Il TPRM è diventato inoltre un obbligo normativo serio. Regole come il GDPR (il Regolamento generale sulla protezione dei dati dell’Unione Europea, in vigore nel 2018), la direttiva NIS2 (la normativa europea sulla cyber security che punta a migliorare la resilienza e la sicurezza delle reti e dei sistemi informativi della Ue) e il DORA (Digital Operational Resilience Act, il regolamento europeo che mira a rafforzare la resilienza operativa digitale del settore finanziario contro le cyber minacce) chiedono alle aziende non solo di proteggere i dati, ma di fare una vera due diligence sui fornitori.
Parliamo di audit, penetration test, valutazioni regolari e clausole contrattuali rigorose.
Saltare questi passaggi non è un’opzione: le conseguenze possono essere sanzioni pesanti e danni alla reputazione difficili da recuperare.
Se usato con lungimiranza, il Third-Party Risk Management (Tprm) può diventare un vantaggio decisivo.
Tenere un registro aggiornato dei fornitori, arricchito da indicatori di rischio sempre aggiornati, aiuta a vedere per tempo dove possono essere nascosti i problemi e a preparare piani d’emergenza efficaci.
Oggi, grazie all’automazione e all’intelligenza artificiale, esistono algoritmi in grado di individuare le anomalie, valutare quanto possono essere pericolose e suggerire azioni preventive prima che il problema diventi una crisi.
In un mondo che corre veloce, disporre di dashboard intuitive e metriche chiare sui rischi aiuta a mettere tutti sullo stesso piano: IT, procurement e compliance.
È così che si costruisce una cultura aziendale basata sulla consapevolezza, dove il rischio non è un nemico, ma una realtà da gestire insieme.
Coinvolgere fin dall’inizio diversi team, organizzare formazione e simulazioni di incidenti fa capire che prevenire è possibile e che ogni persona in azienda gioca un ruolo fondamentale.
Il futuro del Tprm sarà ancora più sfidante.
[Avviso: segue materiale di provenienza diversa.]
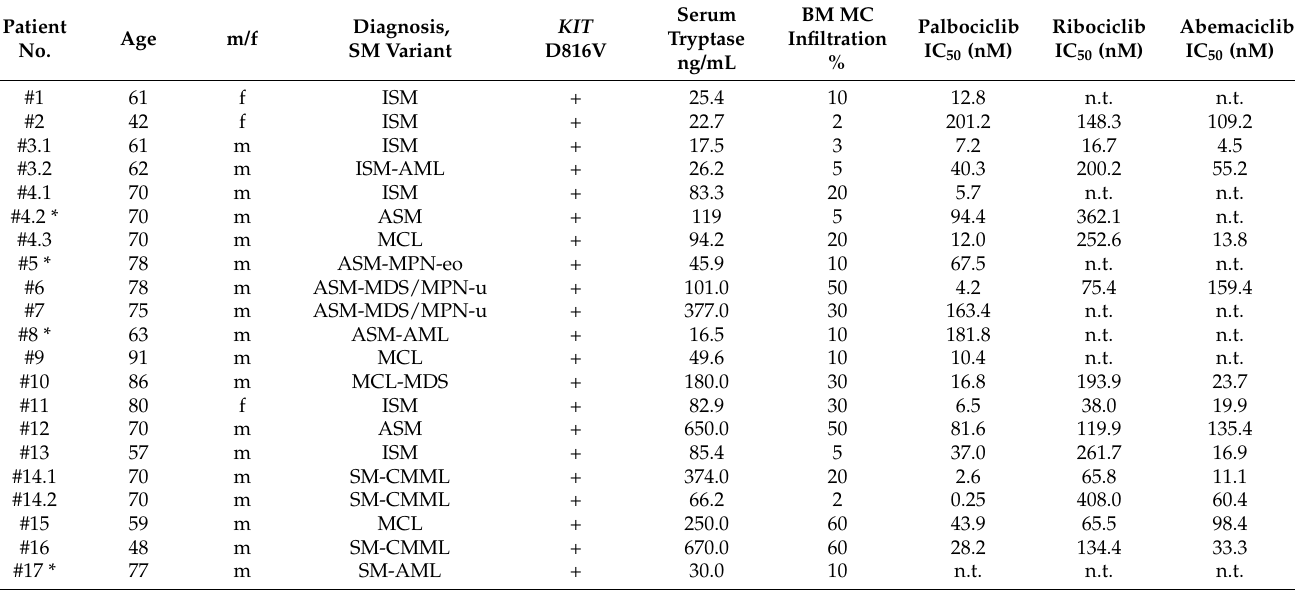
Table 1. Patients’ characteristics (SM patients) and responses of neoplastic cells to CDK4/CDK6 inhibitors. Patient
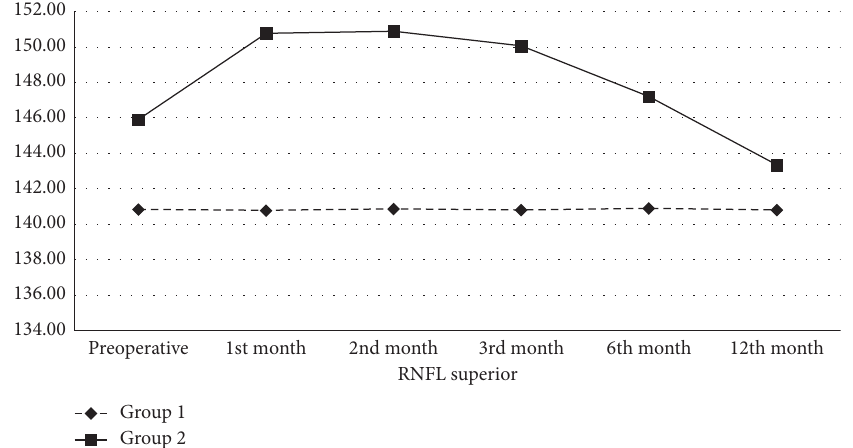
Figure 1: Retinal nerve fiber layer thickness ( μ m) change in the superior quadrant of the groups. RNFL: retinal nerve fiber layer; μ m:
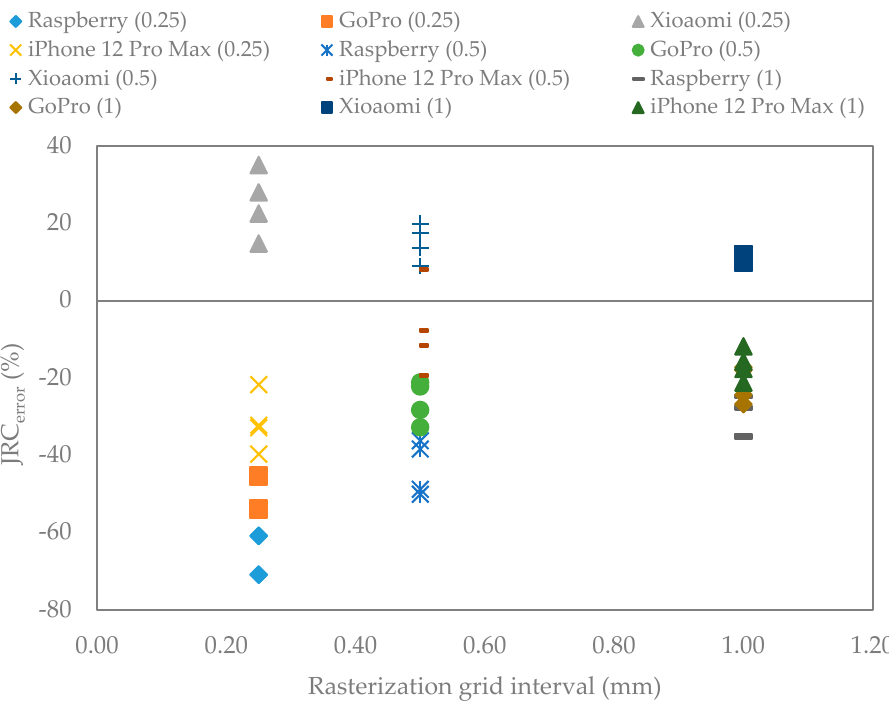
Figure 13. Mean value of the JRC error extracted from the fracture 3D models rasterized with grid intervals set to 0.25, 0.5, and 1 mm.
Con la diffusione di Internet of Things e edge computing, i dispositivi connessi cresceranno a dismisura, così come i fornitori coinvolti, spesso con livelli di sicurezza molto diversi.
Il Tprm dovrà trasformarsi da semplice checklist a una rete digitale integrata, capace di coordinare dati, processi e responsabilità in modo chiaro e condiviso. E, non meno importante, dovrà integrare sempre di più i criteri ESG (ambientali, sociali e di governance), perché oggi investitori e clienti non vogliono solo conti a posto, ma trasparenza e sostenibilità.
Per mettere in piedi un programma Tprm davvero efficace, ecco i punti chiave:
Affidarsi a fornitori esterni non è più un lusso, ma una necessità per innovare e competere. Però significa anche responsabilità.
Il Third-Party Risk Management è il collante che tiene insieme la tua supply chain digitale. Non è solo un modo per proteggersi, ma uno vero e proprio asset strategico che può trasformare una potenziale vulnerabilità in un punto di forza fatto di affidabilità, resilienza e crescita sostenibile.
Le aziende che sapranno integrare il Tprm nel proprio modo di lavorare non solo si tuteleranno dai rischi, ma costruiranno le basi per un futuro più sicuro, innovativo e responsabile.